Romano went cap in hand to ex-McLaren Formula 1 and Can-Am designer Barry Lock, who ran Kaditcha cars to whip up his new beastie under CAMS Group A Sports Car rules. The K583 debuted in 1983 weighing just 775kg and with a 3L Cosworth DFV V8 to push it along.
Based around a Tyrrell F1 010 chassis, the K583 had double wishbones all 'round with pullrod operated inboard coil springs and Koni shock absorbers, but it suffered issues with breaking suspension parts on debut as the F1 parts couldn't handle the load of the ground-effects downforce.
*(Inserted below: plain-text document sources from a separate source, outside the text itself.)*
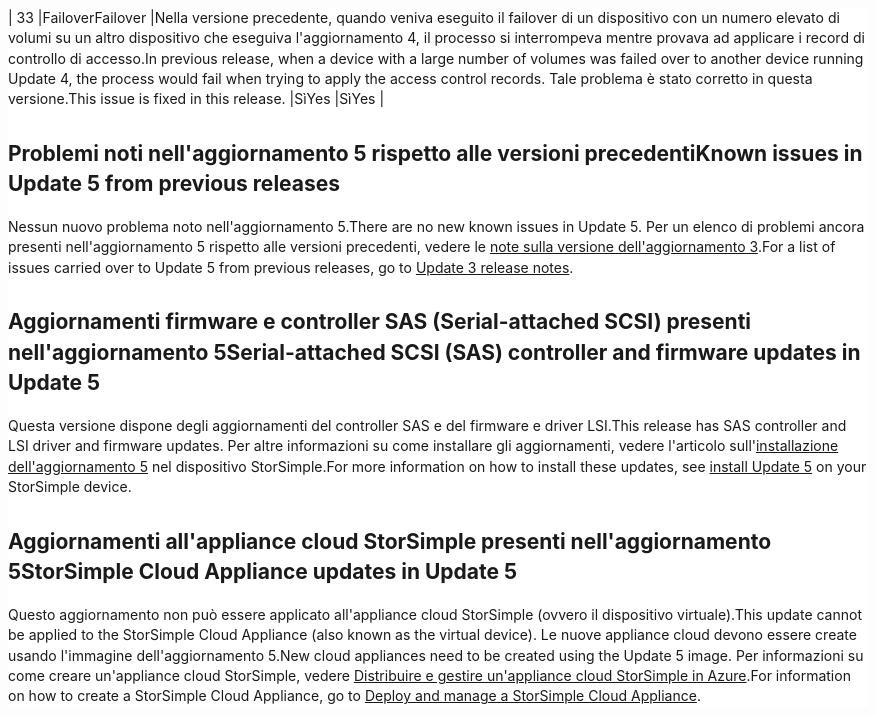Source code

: | <span data-ttu-id="26a29-148">3</span><span class="sxs-lookup"><span data-stu-id="26a29-148">3</span></span> |<span data-ttu-id="26a29-149">Failover</span><span class="sxs-lookup"><span data-stu-id="26a29-149">Failover</span></span> |<span data-ttu-id="26a29-150">Nella versione precedente, quando veniva eseguito il failover di un dispositivo con un numero elevato di volumi su un altro dispositivo che eseguiva l'aggiornamento 4, il processo si interrompeva mentre provava ad applicare i record di controllo di accesso.</span><span class="sxs-lookup"><span data-stu-id="26a29-150">In previous release, when a device with a large number of volumes was failed over to another device running Update 4, the process would fail when trying to apply the access control records.</span></span> <span data-ttu-id="26a29-151">Tale problema è stato corretto in questa versione.</span><span class="sxs-lookup"><span data-stu-id="26a29-151">This issue is fixed in this release.</span></span> |<span data-ttu-id="26a29-152">Sì</span><span class="sxs-lookup"><span data-stu-id="26a29-152">Yes</span></span> |<span data-ttu-id="26a29-153">Sì</span><span class="sxs-lookup"><span data-stu-id="26a29-153">Yes</span></span> |



## <a name="known-issues-in-update-5-from-previous-releases"></a><span data-ttu-id="26a29-154">Problemi noti nell'aggiornamento 5 rispetto alle versioni precedenti</span><span class="sxs-lookup"><span data-stu-id="26a29-154">Known issues in Update 5 from previous releases</span></span>

<span data-ttu-id="26a29-155">Nessun nuovo problema noto nell'aggiornamento 5.</span><span class="sxs-lookup"><span data-stu-id="26a29-155">There are no new known issues in Update 5.</span></span> <span data-ttu-id="26a29-156">Per un elenco di problemi ancora presenti nell'aggiornamento 5 rispetto alle versioni precedenti, vedere le [note sulla versione dell'aggiornamento 3](storsimple-update3-release-notes.md#known-issues-in-update-3).</span><span class="sxs-lookup"><span data-stu-id="26a29-156">For a list of issues carried over to Update 5 from previous releases, go to [Update 3 release notes](storsimple-update3-release-notes.md#known-issues-in-update-3).</span></span>

## <a name="serial-attached-scsi-sas-controller-and-firmware-updates-in-update-5"></a><span data-ttu-id="26a29-157">Aggiornamenti firmware e controller SAS (Serial-attached SCSI) presenti nell'aggiornamento 5</span><span class="sxs-lookup"><span data-stu-id="26a29-157">Serial-attached SCSI (SAS) controller and firmware updates in Update 5</span></span>

<span data-ttu-id="26a29-158">Questa versione dispone degli aggiornamenti del controller SAS e del firmware e driver LSI.</span><span class="sxs-lookup"><span data-stu-id="26a29-158">This release has SAS controller and LSI driver and firmware updates.</span></span> <span data-ttu-id="26a29-159">Per altre informazioni su come installare gli aggiornamenti, vedere l'articolo sull'[installazione dell'aggiornamento 5](storsimple-8000-install-update-5.md) nel dispositivo StorSimple.</span><span class="sxs-lookup"><span data-stu-id="26a29-159">For more information on how to install these updates, see [install Update 5](storsimple-8000-install-update-5.md) on your StorSimple device.</span></span>

## <a name="storsimple-cloud-appliance-updates-in-update-5"></a><span data-ttu-id="26a29-160">Aggiornamenti all'appliance cloud StorSimple presenti nell'aggiornamento 5</span><span class="sxs-lookup"><span data-stu-id="26a29-160">StorSimple Cloud Appliance updates in Update 5</span></span>

<span data-ttu-id="26a29-161">Questo aggiornamento non può essere applicato all'appliance cloud StorSimple (ovvero il dispositivo virtuale).</span><span class="sxs-lookup"><span data-stu-id="26a29-161">This update cannot be applied to the StorSimple Cloud Appliance (also known as the virtual device).</span></span> <span data-ttu-id="26a29-162">Le nuove appliance cloud devono essere create usando l'immagine dell'aggiornamento 5.</span><span class="sxs-lookup"><span data-stu-id="26a29-162">New cloud appliances need to be created using the Update 5 image.</span></span> <span data-ttu-id="26a29-163">Per informazioni su come creare un'appliance cloud StorSimple, vedere [Distribuire e gestire un'appliance cloud StorSimple in Azure](storsimple-8000-cloud-appliance-u2.md).</span><span class="sxs-lookup"><span data-stu-id="26a29-163">For information on how to create a StorSimple Cloud Appliance, go to [Deploy and manage a StorSimple Cloud Appliance](storsimple-8000-cloud-appliance-u2.md).</span></span>
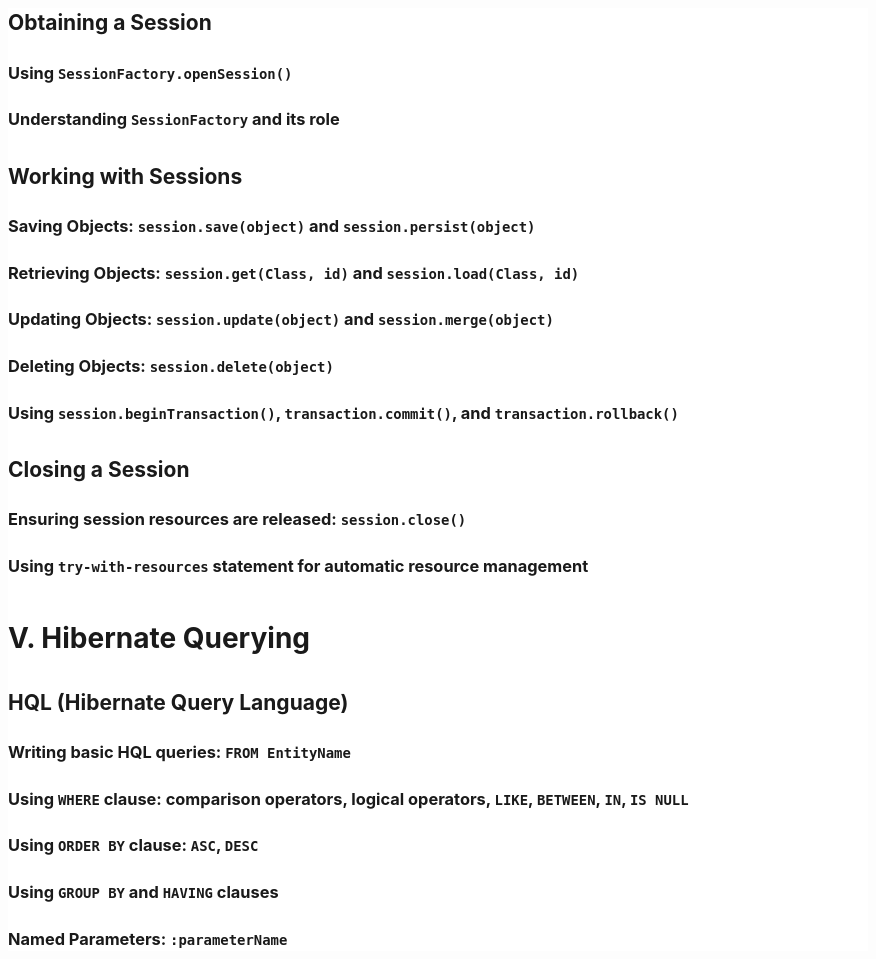 ## Obtaining a Session

### Using `SessionFactory.openSession()`

### Understanding `SessionFactory` and its role

## Working with Sessions

### Saving Objects: `session.save(object)` and `session.persist(object)`

### Retrieving Objects: `session.get(Class, id)` and `session.load(Class, id)`

### Updating Objects: `session.update(object)` and `session.merge(object)`

### Deleting Objects: `session.delete(object)`

### Using `session.beginTransaction()`, `transaction.commit()`, and `transaction.rollback()`

## Closing a Session

### Ensuring session resources are released: `session.close()`

### Using `try-with-resources` statement for automatic resource management

# V. Hibernate Querying

## HQL (Hibernate Query Language)

### Writing basic HQL queries: `FROM EntityName`

### Using `WHERE` clause: comparison operators, logical operators, `LIKE`, `BETWEEN`, `IN`, `IS NULL`

### Using `ORDER BY` clause: `ASC`, `DESC`

### Using `GROUP BY` and `HAVING` clauses

### Named Parameters: `:parameterName`
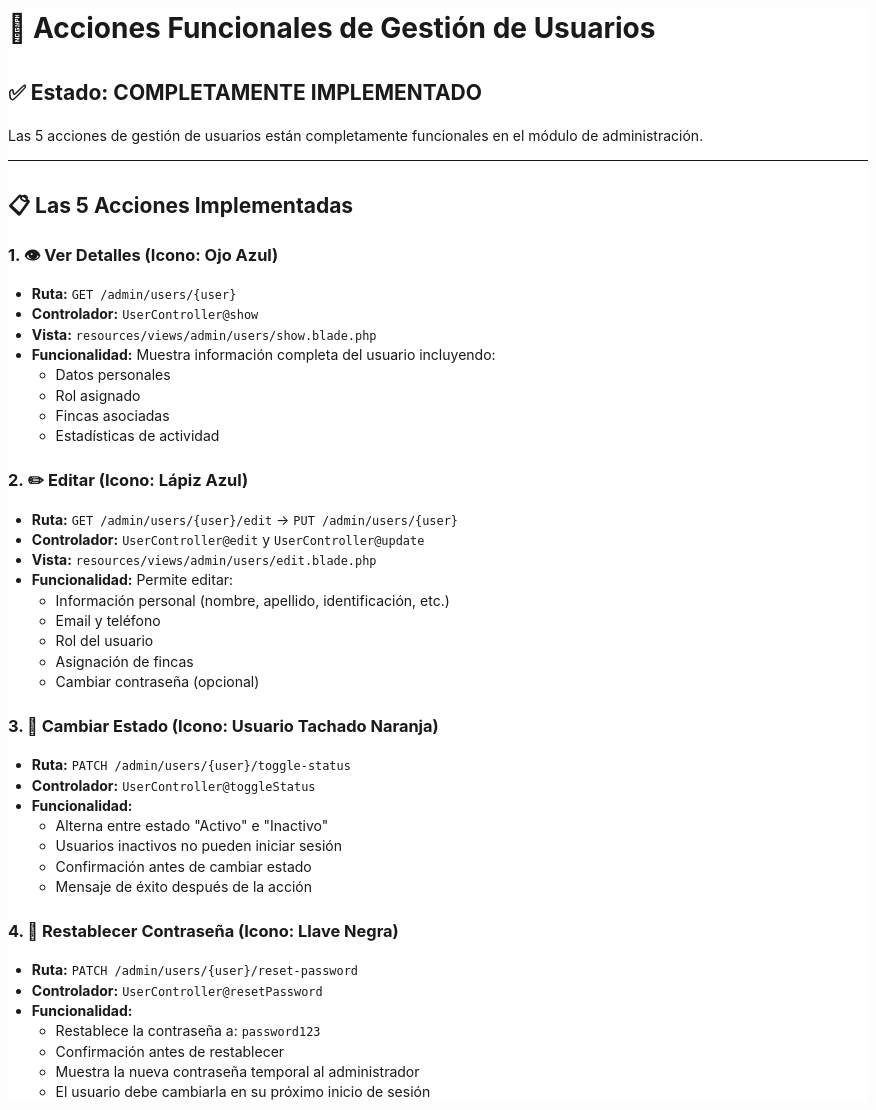# 🎯 Acciones Funcionales de Gestión de Usuarios

## ✅ Estado: COMPLETAMENTE IMPLEMENTADO

Las 5 acciones de gestión de usuarios están completamente funcionales en el módulo de administración.

---

## 📋 Las 5 Acciones Implementadas

### 1. 👁️ **Ver Detalles** (Icono: Ojo Azul)
- **Ruta:** `GET /admin/users/{user}`
- **Controlador:** `UserController@show`
- **Vista:** `resources/views/admin/users/show.blade.php`
- **Funcionalidad:** Muestra información completa del usuario incluyendo:
  - Datos personales
  - Rol asignado
  - Fincas asociadas
  - Estadísticas de actividad

### 2. ✏️ **Editar** (Icono: Lápiz Azul)
- **Ruta:** `GET /admin/users/{user}/edit` → `PUT /admin/users/{user}`
- **Controlador:** `UserController@edit` y `UserController@update`
- **Vista:** `resources/views/admin/users/edit.blade.php`
- **Funcionalidad:** Permite editar:
  - Información personal (nombre, apellido, identificación, etc.)
  - Email y teléfono
  - Rol del usuario
  - Asignación de fincas
  - Cambiar contraseña (opcional)

### 3. 🚫 **Cambiar Estado** (Icono: Usuario Tachado Naranja)
- **Ruta:** `PATCH /admin/users/{user}/toggle-status`
- **Controlador:** `UserController@toggleStatus`
- **Funcionalidad:** 
  - Alterna entre estado "Activo" e "Inactivo"
  - Usuarios inactivos no pueden iniciar sesión
  - Confirmación antes de cambiar estado
  - Mensaje de éxito después de la acción

### 4. 🔑 **Restablecer Contraseña** (Icono: Llave Negra)
- **Ruta:** `PATCH /admin/users/{user}/reset-password`
- **Controlador:** `UserController@resetPassword`
- **Funcionalidad:**
  - Restablece la contraseña a: `password123`
  - Confirmación antes de restablecer
  - Muestra la nueva contraseña temporal al administrador
  - El usuario debe cambiarla en su próximo inicio de sesión
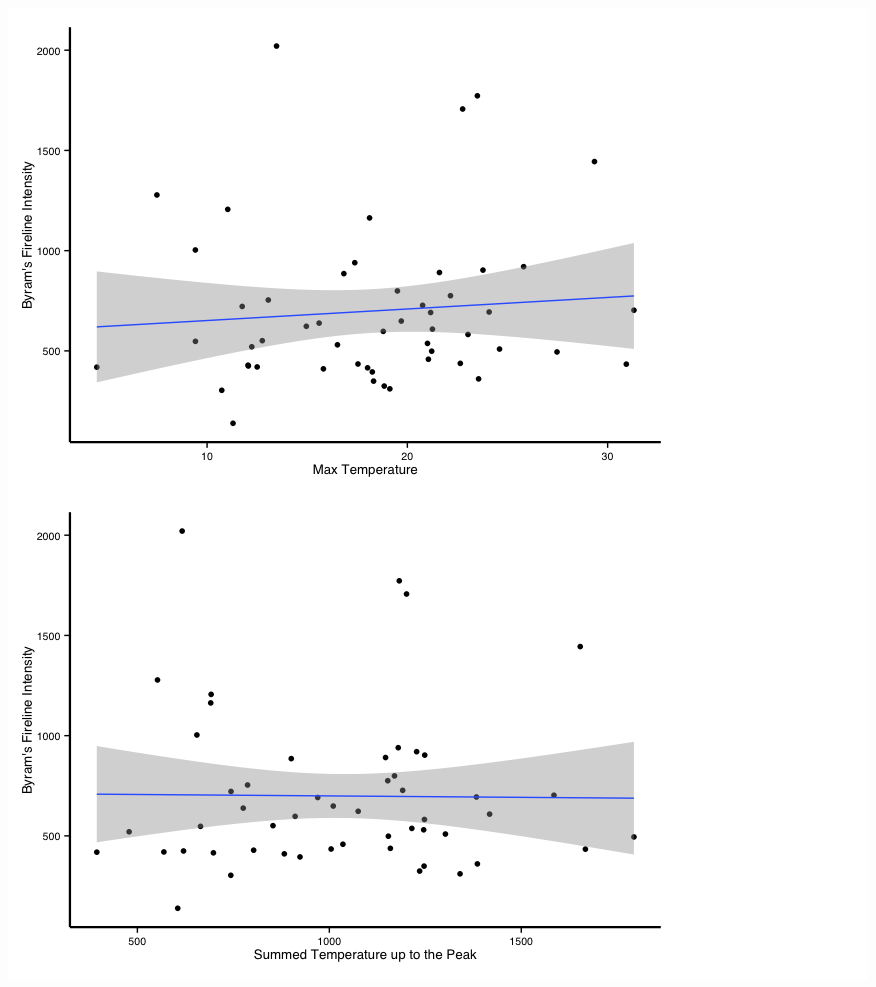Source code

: ![plot of chunk IntensityPlots](./Appendix_files/figure-html/IntensityPlots3.png) ![plot of chunk IntensityPlots](./Appendix_files/figure-html/IntensityPlots4.png)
Romano brought Williams and Tyrrell F1 designer Wayne Eckersley on board to sort the car for 1984, where it returned as the WE84. It was in this guise Romano cleaned house in the championship, dominating the series. Romano won 4 of the 5 rounds, sat on pole for every round and set fastest race lap in every race he contested.
At the end of 84 he upgraded the 430hp 3L DFV to a 590hp 3.9L DFL Cosworth but reliability problems held the car back. At Amaroo in 1986 a stuck throttle saw the car hit the wall head-on, trapping Romano in the car with serious injuries. He retired it but held onto the wreck and had Barry Lock rebuild it in 2010.